_Supplied passage_
Investigating such phenomena, a recent study by Geschke et al. geschke2018triple presented a simulation of different information filtering scenarios that may contribute to social fragmentation of users into distinct echo chambers. Their observation of agent-based modeling found that social and technological filters can boost social polarization and lessen the interconnections of social media echo chambers. This evidence clarifies the potentially negative impact of news recommendation algorithms in creating more distinct echo chambers which calls for further investigation of solutions. Others study methods to overcome echo chambers in social media. For instance, Lex et al. lex2018mitigating presented a content-based news recommendation that can increase exposure of the opposite view to users in order to mitigate the echo chamber effect in social media. They computed and compared the diversity of the news on Twitter by their hashtags in different modes of a news recommender to balance users’ news feeds and prevent the creation of echo chambers. In another work, Hou et al. hou2018balancing demonstrated methods to balance popularity bias in network-based recommendation systems and to significantly improve the system’s diversity and accuracy.

Filter Bubbles in Search Engines

Filter bubble [Pariser2011] is another term to describe negative effects of personalized search engines and news feeds. Filter bubbles represent a state of intellectual isolation where users are only exposed to a certain perspective of information brought to them by personalized search engines and news feed algorithms. The lack of news diversity and exposure to conflicting viewpoints in the long term creates a filter bubble for individuals and social media groups and increase the chance of accepting misleading information and accrediting unreliable sources.

_Entries supplied_
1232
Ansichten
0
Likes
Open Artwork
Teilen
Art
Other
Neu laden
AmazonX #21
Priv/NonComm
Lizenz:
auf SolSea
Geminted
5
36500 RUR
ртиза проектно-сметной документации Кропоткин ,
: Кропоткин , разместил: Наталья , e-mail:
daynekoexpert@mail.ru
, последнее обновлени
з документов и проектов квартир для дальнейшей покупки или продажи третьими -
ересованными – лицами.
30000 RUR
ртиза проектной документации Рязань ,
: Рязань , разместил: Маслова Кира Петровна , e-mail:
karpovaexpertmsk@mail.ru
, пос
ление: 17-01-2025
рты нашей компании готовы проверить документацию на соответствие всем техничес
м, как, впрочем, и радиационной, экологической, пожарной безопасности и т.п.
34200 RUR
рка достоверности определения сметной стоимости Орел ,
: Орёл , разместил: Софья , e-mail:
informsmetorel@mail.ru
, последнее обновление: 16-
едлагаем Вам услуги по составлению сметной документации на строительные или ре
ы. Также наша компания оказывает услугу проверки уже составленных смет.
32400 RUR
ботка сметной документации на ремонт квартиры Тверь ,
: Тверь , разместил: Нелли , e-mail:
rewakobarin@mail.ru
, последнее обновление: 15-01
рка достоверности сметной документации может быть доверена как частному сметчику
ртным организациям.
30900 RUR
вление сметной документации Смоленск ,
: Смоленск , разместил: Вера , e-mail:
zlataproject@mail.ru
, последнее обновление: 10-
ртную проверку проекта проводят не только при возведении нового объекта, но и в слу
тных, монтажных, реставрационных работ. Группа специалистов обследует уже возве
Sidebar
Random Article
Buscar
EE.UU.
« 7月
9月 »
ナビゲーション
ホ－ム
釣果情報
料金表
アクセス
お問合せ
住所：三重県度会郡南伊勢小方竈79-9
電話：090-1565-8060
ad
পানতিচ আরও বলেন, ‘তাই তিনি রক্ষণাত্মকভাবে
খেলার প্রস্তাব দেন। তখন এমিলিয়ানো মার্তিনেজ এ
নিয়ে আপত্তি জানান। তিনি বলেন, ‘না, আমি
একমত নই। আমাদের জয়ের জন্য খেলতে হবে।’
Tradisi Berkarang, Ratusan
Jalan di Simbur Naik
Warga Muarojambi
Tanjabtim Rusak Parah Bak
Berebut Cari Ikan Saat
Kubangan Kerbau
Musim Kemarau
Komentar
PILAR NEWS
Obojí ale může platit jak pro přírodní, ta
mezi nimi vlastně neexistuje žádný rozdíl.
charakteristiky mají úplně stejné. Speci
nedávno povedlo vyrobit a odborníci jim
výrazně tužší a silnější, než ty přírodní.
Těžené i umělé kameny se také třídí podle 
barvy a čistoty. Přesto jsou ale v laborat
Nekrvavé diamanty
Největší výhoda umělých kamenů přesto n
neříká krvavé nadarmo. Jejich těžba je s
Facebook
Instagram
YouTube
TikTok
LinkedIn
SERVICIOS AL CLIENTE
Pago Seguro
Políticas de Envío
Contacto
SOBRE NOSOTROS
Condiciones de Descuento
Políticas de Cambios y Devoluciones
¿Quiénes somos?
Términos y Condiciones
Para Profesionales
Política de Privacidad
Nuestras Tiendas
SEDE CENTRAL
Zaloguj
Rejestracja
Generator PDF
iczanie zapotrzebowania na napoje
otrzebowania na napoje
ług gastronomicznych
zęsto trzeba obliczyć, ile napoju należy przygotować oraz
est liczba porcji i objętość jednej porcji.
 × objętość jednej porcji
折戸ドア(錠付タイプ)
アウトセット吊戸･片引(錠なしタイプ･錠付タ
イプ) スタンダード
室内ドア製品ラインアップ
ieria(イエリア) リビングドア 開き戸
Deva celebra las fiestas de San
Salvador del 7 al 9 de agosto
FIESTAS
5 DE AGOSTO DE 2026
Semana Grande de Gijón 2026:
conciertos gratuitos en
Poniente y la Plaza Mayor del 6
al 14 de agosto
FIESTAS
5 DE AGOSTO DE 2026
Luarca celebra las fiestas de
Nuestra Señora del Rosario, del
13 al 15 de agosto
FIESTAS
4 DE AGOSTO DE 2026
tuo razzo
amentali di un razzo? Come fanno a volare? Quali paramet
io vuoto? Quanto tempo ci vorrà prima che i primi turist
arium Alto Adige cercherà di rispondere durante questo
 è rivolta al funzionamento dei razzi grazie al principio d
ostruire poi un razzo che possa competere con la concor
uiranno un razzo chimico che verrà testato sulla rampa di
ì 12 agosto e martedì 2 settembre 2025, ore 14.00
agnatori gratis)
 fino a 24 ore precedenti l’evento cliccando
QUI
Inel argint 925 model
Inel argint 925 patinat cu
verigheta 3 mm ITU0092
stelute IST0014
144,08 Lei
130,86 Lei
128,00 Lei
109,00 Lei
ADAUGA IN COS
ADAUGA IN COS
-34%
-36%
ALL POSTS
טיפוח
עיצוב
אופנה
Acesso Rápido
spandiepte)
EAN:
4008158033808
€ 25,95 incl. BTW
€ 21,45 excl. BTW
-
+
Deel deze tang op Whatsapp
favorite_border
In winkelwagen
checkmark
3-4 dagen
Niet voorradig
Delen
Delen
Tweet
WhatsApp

_Work to complete_
- A) Please list every research group that the passage on echo chambers and filter bubbles cites with "et al."
- B) Carry on with the passage on echo chambers and filter bubbles from the point where it stops.

_Answers given_
- A)
Geschke et al.
Lex et al.
Hou et al.

- B)
In their study of targeted news in Facebook, Bakshy et al. bakshy2015exposure discuss inconclusive conclusions about the role of news feeds in creating biased social media environments. However, other work indicates negative effects of personalization and explores ways to mitigate these effect. For example, Nguyen et al. [Nguyen et al.2014]

measure content diversity at individual user level in a longitudinal study on collaborative filtering-based recommender system. They contribute a new metric to measure content diversity and their study on a movie recommendation system indicates that recommender algorithms expose users a narrower set of items over time. In another work, Haim et al. haim2018burst conducted an exploratory analysis of personalized news search engine effect on news diversity. They studied both explicit (i.e., user-defined filters) and implicit personalization (i.e., by giving algorithms the chance to observe a given agent during a week-long period), and their results showed a general bias toward over-presenting certain news outlets and under-presenting other sources.

Another approach to encounter unwanted negative effects of these algorithms is to define new measures and standards for sensitive data and products recommendation systems. For better measuring the quality of recommender systems, Ekstrand et al. valcarce2018robustness and Valcarce et al. ekstrand2018all proposed new evaluation measures to account for other considerations like users’ popularity bias or content diversity. The importance of new measures for news recommendation algorithms comes from considering the diversity of content across different user groups.

Biased Algorithms and Paid Content

Algorithmic bias is another issue with news and content recommendation systems. Example of biased news recommendation system is to eliminate content from a certain geographic area and not by a thorough analysis of the content itself. The importance of algorithmic bias is more sensible since the bias could enter the algorithms from different sources including bias from the training data, data cleaning and engineering, and bias in training.

Multiple works study bias and discrimination in algorithms via different techniques such as auditing [Sandvig et al.2014] to investigate algorithms that are still working well. Researchers also propose using diversity metrics [Valcarce et al.2018, Ekstrand et al.2018] and bias quantification methods [Kulshrestha et al.2017] as other ways to study bias and discrimination in recommendation algorithms. For example, Kulshrestha et al. kulshrestha2017quantifying proposed a framework to quantify bias in ranked search results in political-related queries in Twitter. Their framework can distinguish bias from news content and ranking algorithm, and they found evidence of significant effects of both input content and search algorithms in producing bias.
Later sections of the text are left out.